How long can you hold your breath? Suck in some air and start counting. As the seconds tick by, you may feel a bit of anxiety creeping in—a quiet, nagging physical and psychological desire to let the air go, to bring your body relief.

On a small scale this is how drug and alcohol addicts feel every day, says neuroscience professor Scott C. Steffensen (’91). “It’s like they’re holding their breath all the time,” he explains. “The transmitters involved in addiction are literally involved in our breathing.” These pleasure transmitters wax and wane with inhales and exhales; they make us feel good when we eat or when we’re physically content, but when abused through overstimulation, they contribute to addiction.

“I believe . . . that it is a mandate from God to help them feel good again.”

—Scott Steffensen

Working with a team of students, Steffensen leads BYU’s addiction lab in researching the neurobiological basis behind chemical addiction with the hope of uncovering clues to a cure. The National Institutes of Health (NIH) just recognized Steffensen’s labors with a $2.1 million grant to cover five years of research.

“I’ve learned to have more compassion for [addicts],” says Steffensen. “It’s not just bad behavior that leads them to drugs; many factors come into play: genetics, environment, depression, and stress all affect drug taking. I believe we are supposed to help in some way, that it is a mandate from God to help them feel good again.”

The key player inside the brain when it comes to addiction is dopamine, a chemical that passes between neurons, says Steffensen.
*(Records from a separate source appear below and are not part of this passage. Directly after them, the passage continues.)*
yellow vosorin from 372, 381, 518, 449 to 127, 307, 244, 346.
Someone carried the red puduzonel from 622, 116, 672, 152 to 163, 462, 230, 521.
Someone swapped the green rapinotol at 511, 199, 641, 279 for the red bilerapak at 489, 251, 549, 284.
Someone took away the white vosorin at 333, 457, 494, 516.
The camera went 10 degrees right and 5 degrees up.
Dopamine helps us enjoy pleasurable stimuli like food—but each use of drugs or alcohol can explode dopamine release 10 to 20 times higher than natural pleasures or rewards.
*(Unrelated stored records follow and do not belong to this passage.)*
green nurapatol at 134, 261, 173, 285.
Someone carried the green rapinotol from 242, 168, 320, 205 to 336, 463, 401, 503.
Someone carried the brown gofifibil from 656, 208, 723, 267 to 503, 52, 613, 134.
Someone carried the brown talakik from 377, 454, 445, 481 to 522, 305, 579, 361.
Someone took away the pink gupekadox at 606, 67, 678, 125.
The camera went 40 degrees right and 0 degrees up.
When a person uses, the brain works hard to regulate dopamine down to normal levels with neurons that contain a chemical called gamma aminobutyric acid (GABA). These GABA neurons typically hold the brakes on dopamine release in the brain.  However, Steffensen’s research has shown that with chronic drug use, GABA neurons become impaired and overcorrect, causing dopamine levels to drop off steeply during a withdrawal. Without adequate levels of the brain’s feel-good chemical, the user feels the anxiety and depression that characterize withdrawal, along with an ever-greater desire to take the drug again.

Scott Steffensen in the lab sitting in front of his students while research is being conducted.
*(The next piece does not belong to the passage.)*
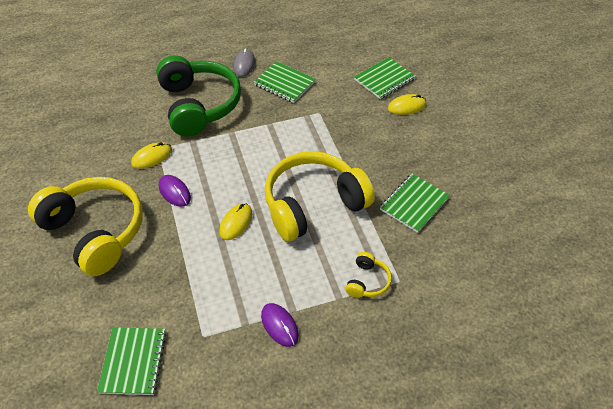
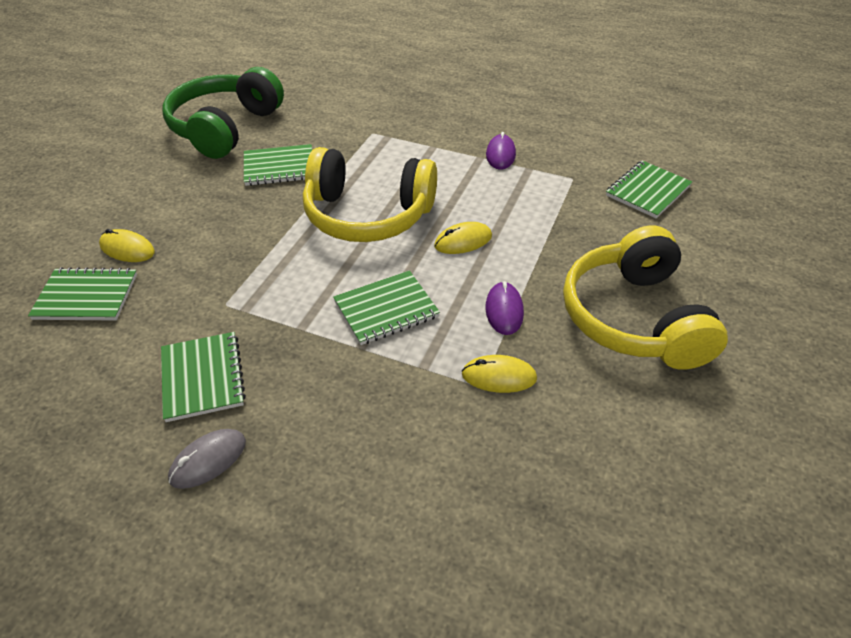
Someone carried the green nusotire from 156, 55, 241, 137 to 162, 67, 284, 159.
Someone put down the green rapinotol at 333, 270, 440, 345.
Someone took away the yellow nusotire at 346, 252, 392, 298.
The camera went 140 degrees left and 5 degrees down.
Scott Steffensen and his neuroscience students are searching out the brain chemistry behind addiction. Photo by Mark A. Philbrick.

With the NIH grant, “my job right now is to figure out what is going on with those little neurons,” says Steffensen. “If we can figure out why they are changing, we can find some way to change them back.”

“Addiction is a lot messier than I thought,” adds Jennifer Blanchard Mabey (BS ’12, MS ’14), a student in Steffensen’s lab who recently coauthored a paper on withdrawal in The Journal of Neuroscience. “Drugs create changes in the brain, and it’s really hard to undo them. Scientists around the globe are trying for this. We are optimistic, but it’s definitely a long road.”